La stessa politica ha fatto leva sulla difesa del territorio locale dai “latrocini” della politica nazionale. Allora la varesinità consiste nel fatto che la nostra, assieme a Bergamo, è la città in cui si pagano più tasse, oppure che il nostro comune, come tutti, sia soffocato dal forte dimagramento delle risorse statali, in atto fin dal precedente governo senza che i difensori del territorio abbiano posto dei limiti alle riduzioni agli enti locali? O magari sta nell’avere tacitamente lasciato per almeno due decenni di amministrazione cittadina che Varese sia collegata al capoluogo di regione con infrastrutture antiquate, mentre una metropolitana leggera, al posto di progetti faraonici, sarebbe più utile per tutti e risponderebbe a buona parte dei problemi del trasporto?
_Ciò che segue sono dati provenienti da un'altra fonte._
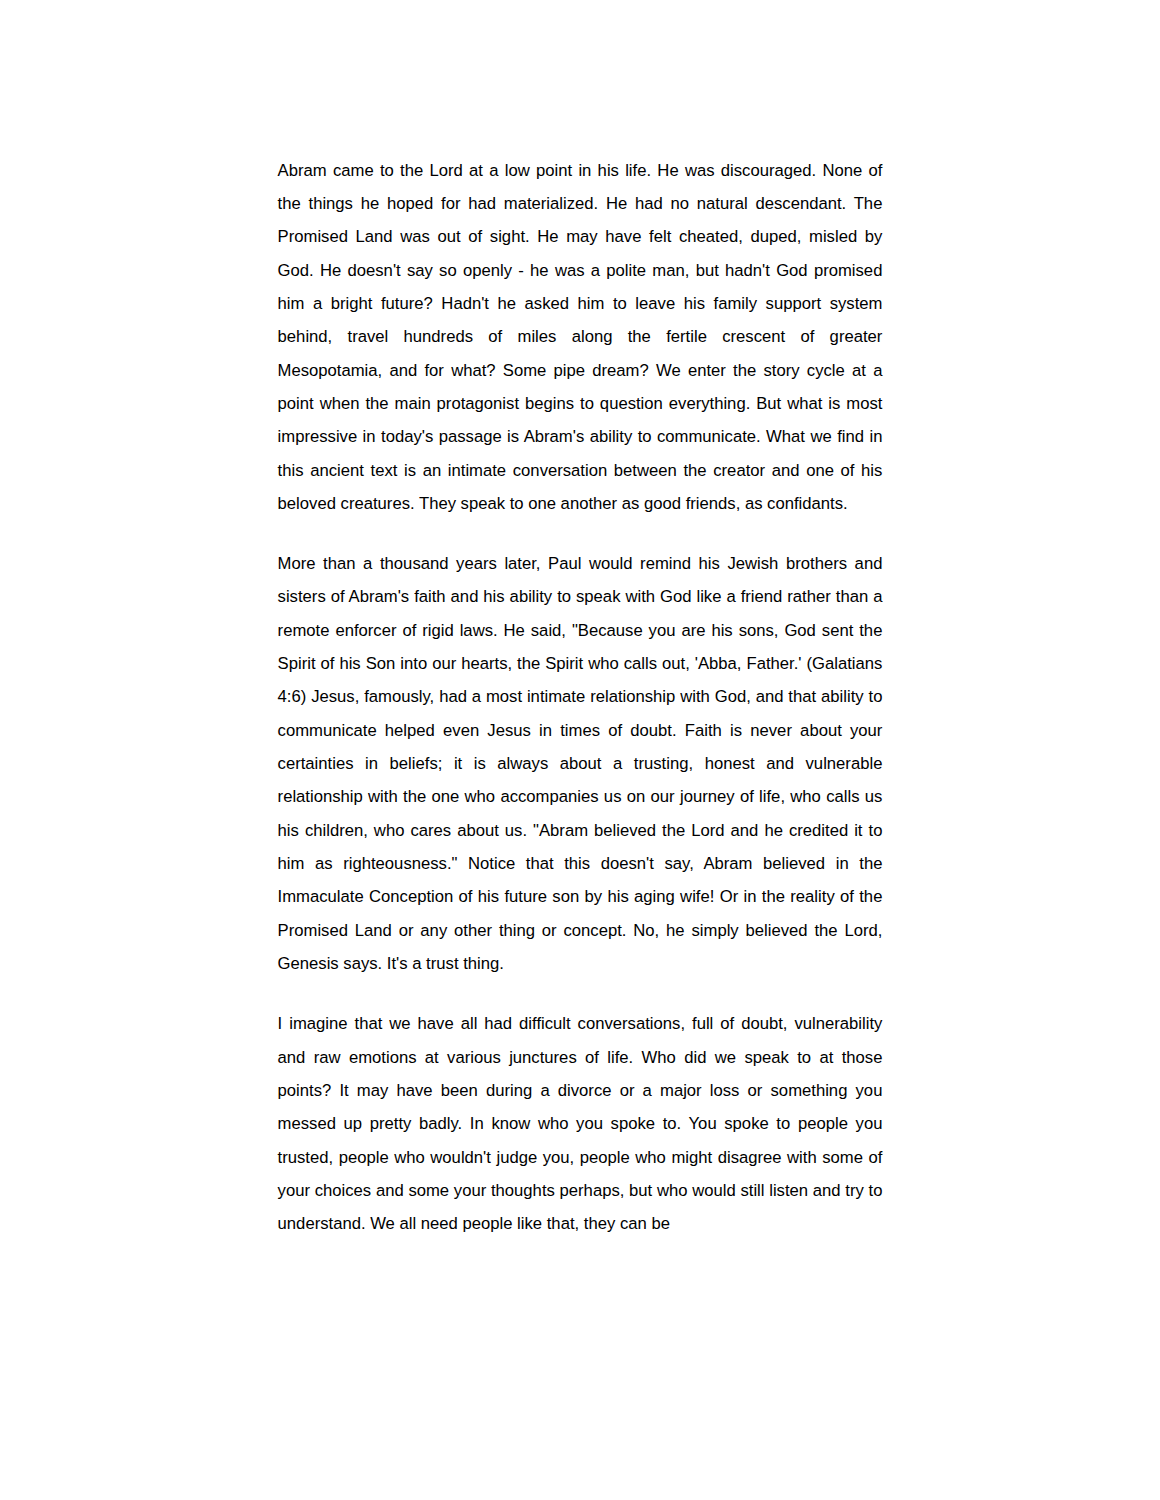Abram came to the Lord at a low point in his life. He was discouraged. None of the things he hoped for had materialized. He had no natural descendant. The Promised Land was out of sight. He may have felt cheated, duped, misled by God. He doesn't say so openly - he was a polite man, but hadn't God promised him a bright future? Hadn't he asked him to leave his family support system behind, travel hundreds of miles along the fertile crescent of greater Mesopotamia, and for what? Some pipe dream? We enter the story cycle at a point when the main protagonist begins to question everything. But what is most impressive in today's passage is Abram's ability to communicate. What we find in this ancient text is an intimate conversation between the creator and one of his beloved creatures. They speak to one another as good friends, as confidants.
More than a thousand years later, Paul would remind his Jewish brothers and sisters of Abram's faith and his ability to speak with God like a friend rather than a remote enforcer of rigid laws. He said, "Because you are his sons, God sent the Spirit of his Son into our hearts, the Spirit who calls out, 'Abba, Father.' (Galatians 4:6) Jesus, famously, had a most intimate relationship with God, and that ability to communicate helped even Jesus in times of doubt. Faith is never about your certainties in beliefs; it is always about a trusting, honest and vulnerable relationship with the one who accompanies us on our journey of life, who calls us his children, who cares about us. "Abram believed the Lord and he credited it to him as righteousness." Notice that this doesn't say, Abram believed in the Immaculate Conception of his future son by his aging wife! Or in the reality of the Promised Land or any other thing or concept. No, he simply believed the Lord, Genesis says. It's a trust thing.
I imagine that we have all had difficult conversations, full of doubt, vulnerability and raw emotions at various junctures of life. Who did we speak to at those points? It may have been during a divorce or a major loss or something you messed up pretty badly. In know who you spoke to. You spoke to people you trusted, people who wouldn't judge you, people who might disagree with some of your choices and some your thoughts perhaps, but who would still listen and try to understand. We all need people like that, they can be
Credo sia più dignitoso ridare respiro al senso di appartenenza e di identità e lasciare che ognuno li viva in modo soggettivo. Non sono dei limiti geografici, fissati sulle carte, a definire il sentirsi parte o meno di una comunità e della sua cultura, ma è il respiro familiare delle persone, dei luoghi, dei ricordi e del pensare comune.
Né il luogo di nascita e ogni presunto pedigree generazionale rendono innato il bene per la terra madre, come dovremmo in fondo chiamare quella nella quale siamo più veri e che amiamo.
Si appartiene a un territorio rispettandone il passato, avendone a cuore il presente, pensandone il futuro e valorizzando la ricchezza che ognuno porta con sé, indipendentemente da dove provenga.